Turning each KWIC into a Google search link
As with the previous example, we can introduce one more useful revision at this point. Why not use each KWIC as the basis for a possible Google search? Add the following routine to dh.py. We will discuss the style property of the HTML a tag in the next section.
# Given a list of keywords and a link name, return an
# HTML link to a Google search for those terms.
def keywordListToGoogleSearchLink(keywords, linkname):
gsearch = '<a style=\"text-decoration:none\" '
gsearch += 'href=\"http://www.google.com/search?q='
gsearch += '+'.join(keywords)
gsearch += '\">'
gsearch += linkname
gsearch += '</a>'
return gsearch
Although Google tends to filter out stop words automatically, we can use our own routine to do this before creating the search link. The reason we want to filter stop words is because Google puts a limit on the number of search terms that it will pay attention to. If we have a long context for each of our keywords (say a 9-, 11-, or 13-gram) we want every meaningful word to count in our search. The revised version of our code is shown below. Copy it to Komodo Edit, save it as html-to-kwic-2.py and execute it.
# html-to-kwic-2.py
import dh
# create dictionary of n-grams
n = 7
url = 'http://niche-canada.org/files/dcb/dcb-34298.html'
text = dh.webPageToText(url)
fullwordlist = ('# ' * (n//2)).split()
fullwordlist += dh.stripNonAlphaNum(text)
fullwordlist += ('# ' * (n//2)).split()
ngrams = dh.getNGrams(fullwordlist, n)
worddict = dh.nGramsToKWICDict(ngrams)
# output KWIC and wrap with HTML
target = 'iroquois'
outstr = '<pre>'
if worddict.has_key(target):
for k in worddict[target]:
linkname = dh.prettyPrintKWIC(k)
keywords = dh.removeStopwords(k, dh.stopwords)
outstr += dh.keywordListToGoogleSearchLink(keywords, linkname)
outstr += '<br />'
else:
outstr += 'Keyword not found in source'
outstr += '</pre>'
dh.wrapStringInHTML('html-to-kwic-2', url, outstr)
Once the output opens in Firefox, try running the mouse over different lines in the display and checking the bottom bar of your browser (over to the left of where you click to open the Zotero pane). As you pick each hyperlink, you can compare the KWIC line to the Google search that your program constructed.

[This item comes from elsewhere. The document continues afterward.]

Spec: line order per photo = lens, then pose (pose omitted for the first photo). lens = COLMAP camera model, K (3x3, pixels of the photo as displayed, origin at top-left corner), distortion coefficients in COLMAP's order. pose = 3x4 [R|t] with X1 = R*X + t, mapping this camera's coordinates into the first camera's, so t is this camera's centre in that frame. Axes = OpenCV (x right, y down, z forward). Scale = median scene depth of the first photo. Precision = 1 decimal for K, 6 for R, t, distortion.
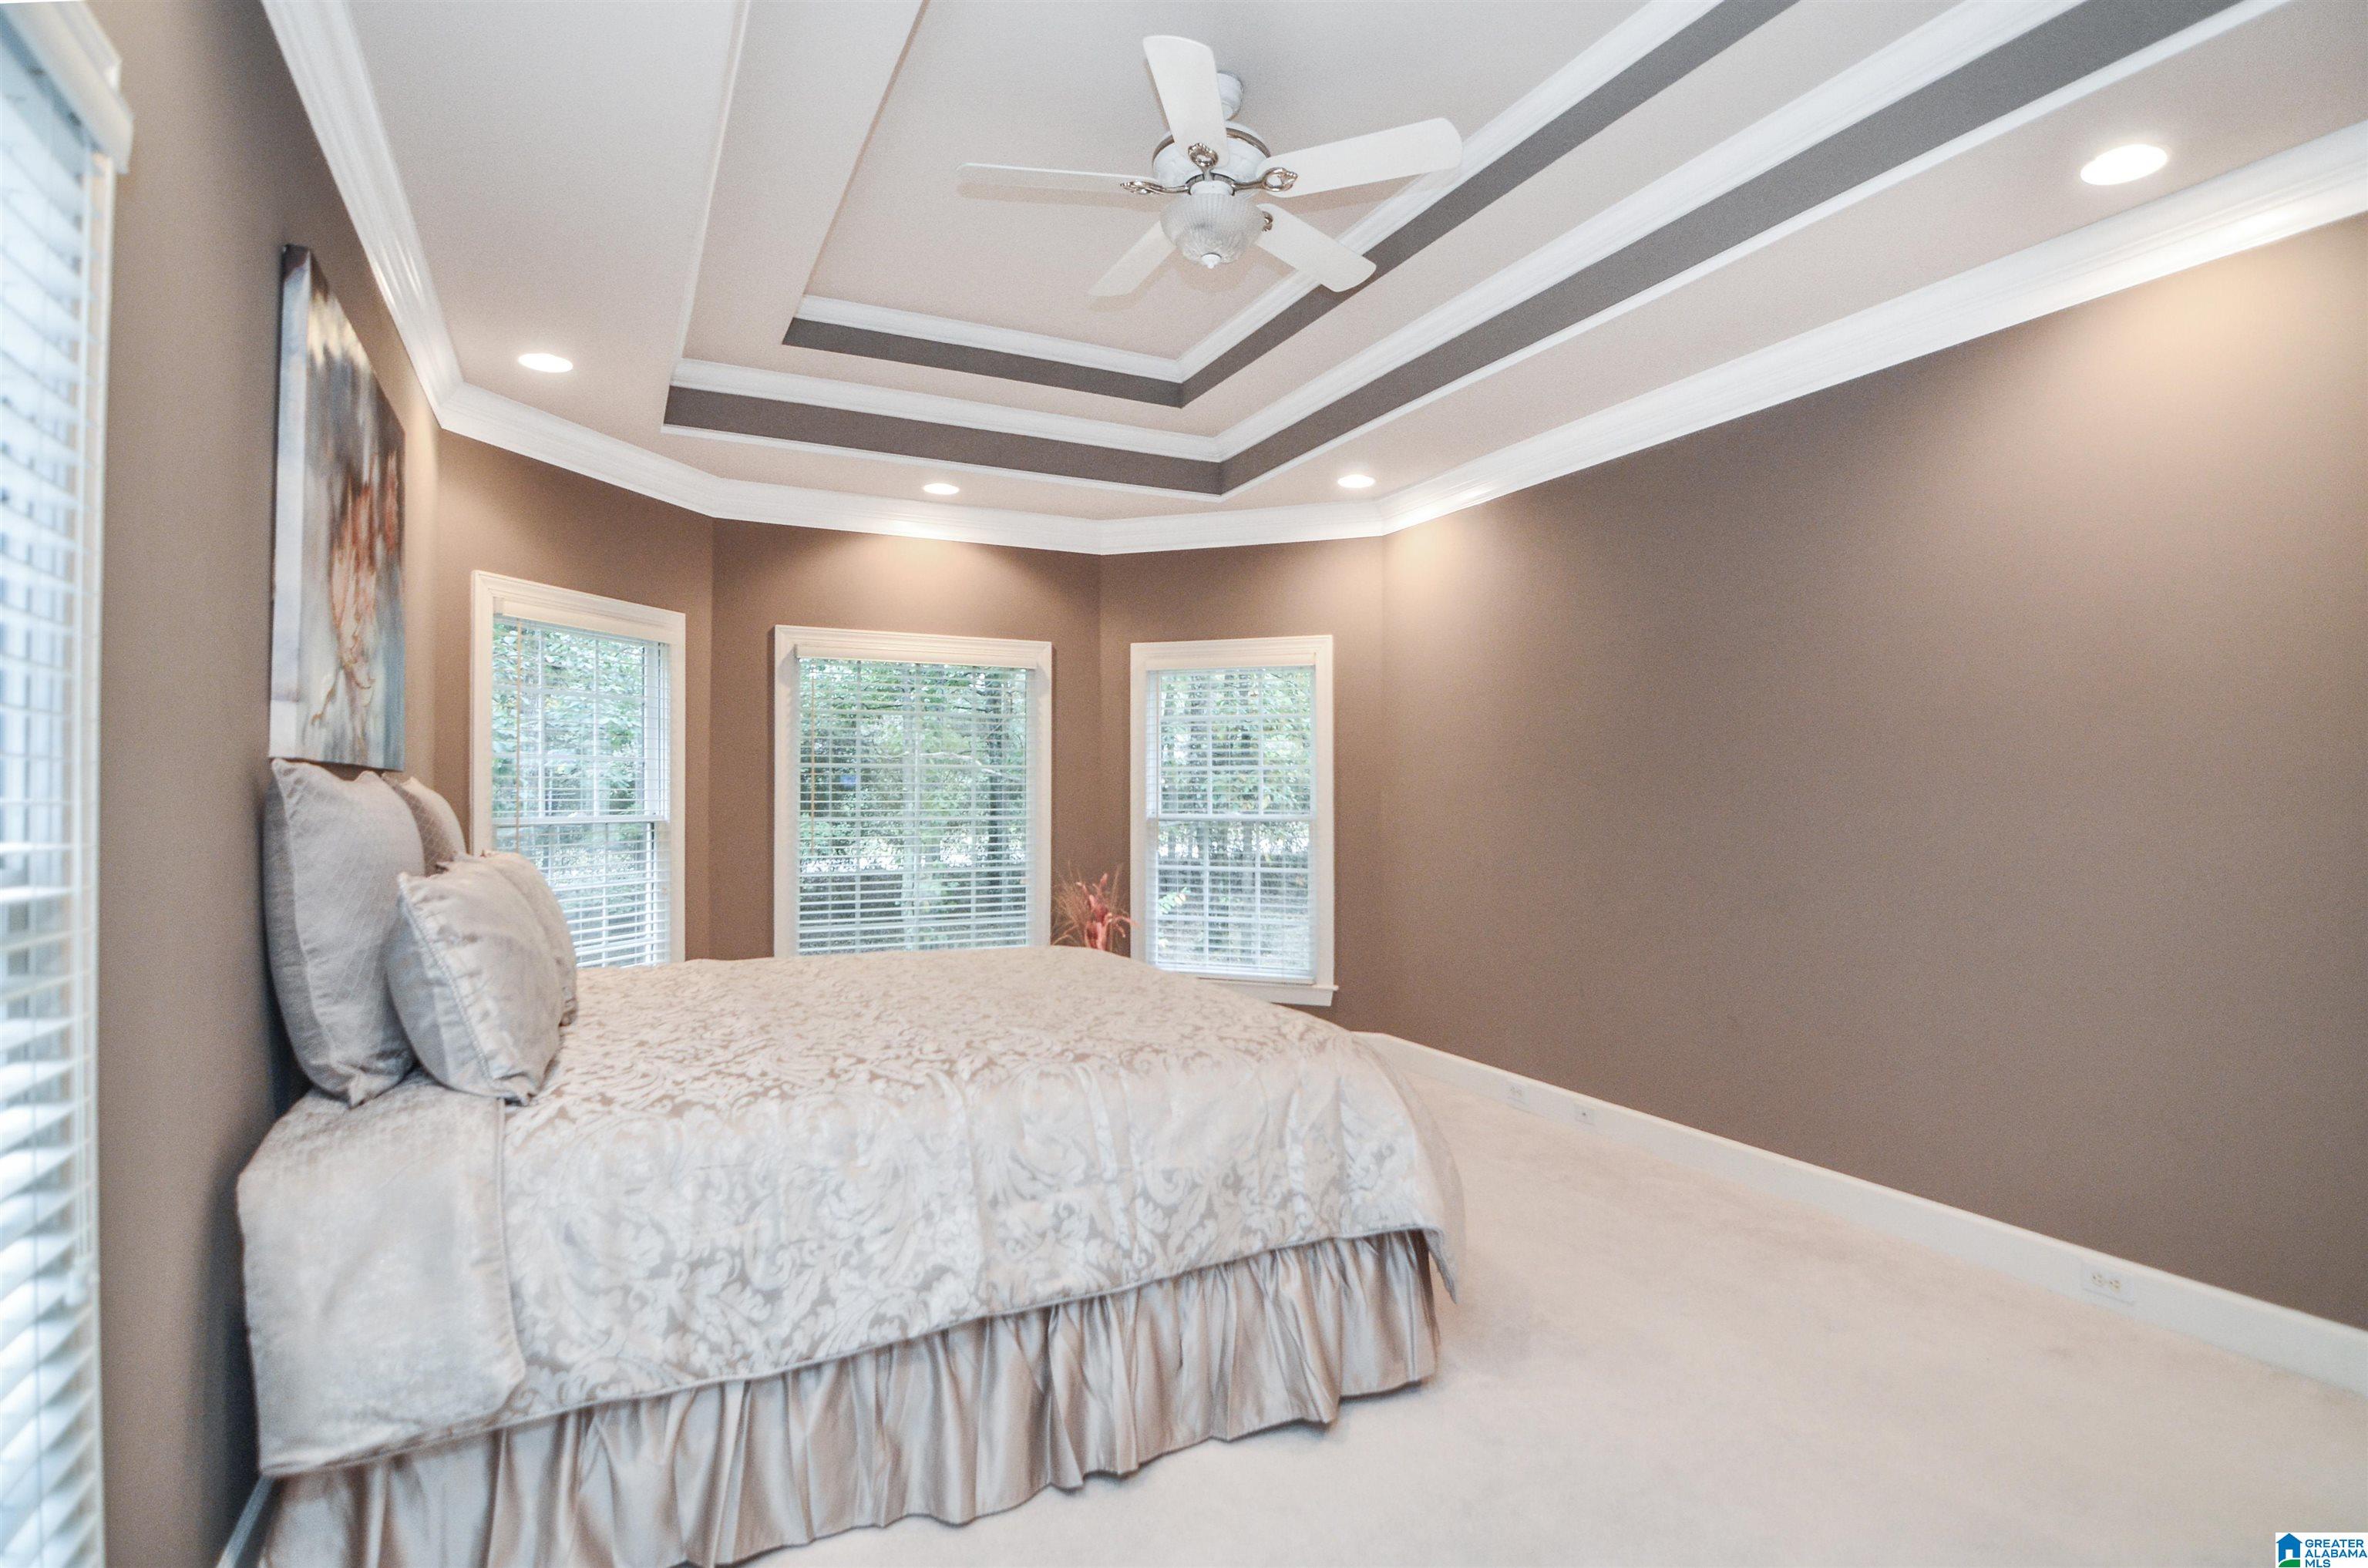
lens RADIAL K [[1197.4, 0, 1194.3], [0, 1197.4, 790.3], [0, 0, 1]] dist [-0.003717, -0.000322]
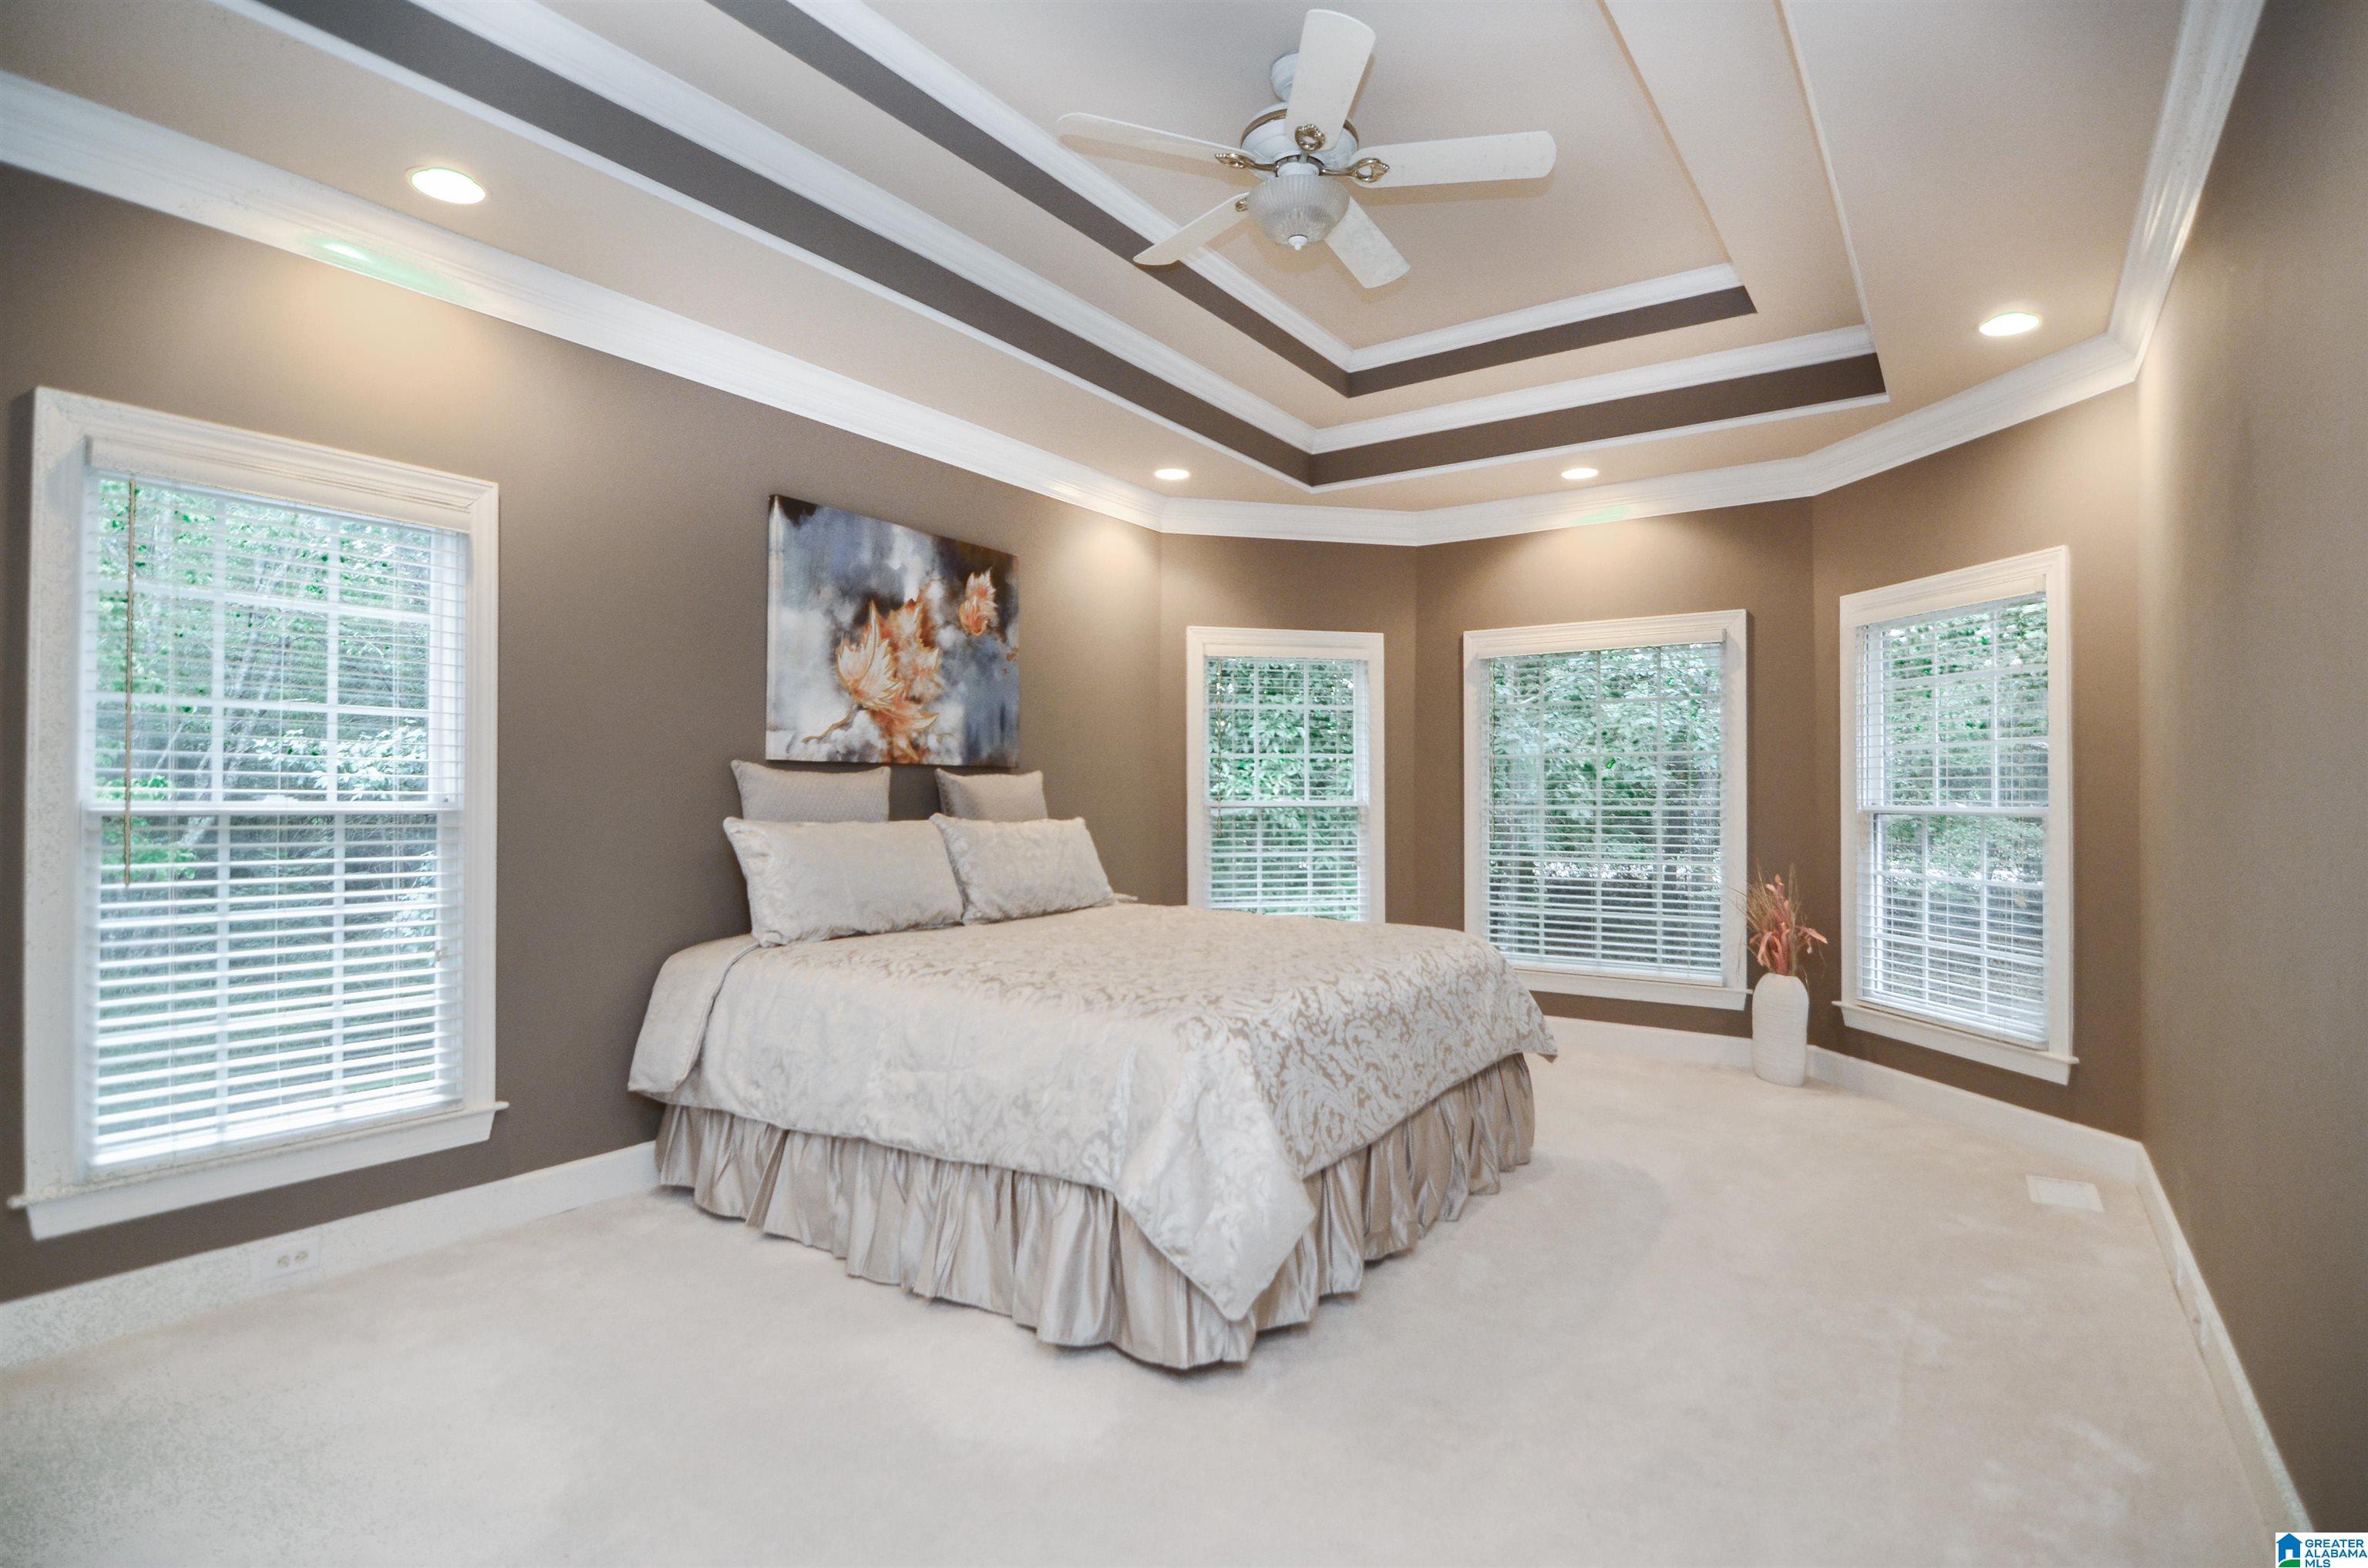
lens RADIAL K [[1197.4, 0, 1196.6], [0, 1197.4, 786.3], [0, 0, 1]] dist [-0.003717, -0.000322]
pose [[0.493922, -0.006638, -0.869481, 0.489214], [0.008324, 0.999961, -0.002905, 0.006574], [0.869466, -0.005803, 0.493958, 0.237562]]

Try clicking on the KWIC line that reads "ambuscades for the iroquois when returning from"... it is the twentieth one from the top. You will find a number of potentially interesting documents, including links to JSTOR articles and to transcriptions of various volumes of the Jesuit Relations and the works of Francis Parkman. As a historian, you'll want to evaluate these sources critically. Do they add anything that you didn't already know? Are they authoritative? Can you find more reliable versions? Should you add them to Zotero and use them as the basis for further search and analysis? As a programming historian, you have more evidence that digital sources can be profitably 'read' by both human beings and machines.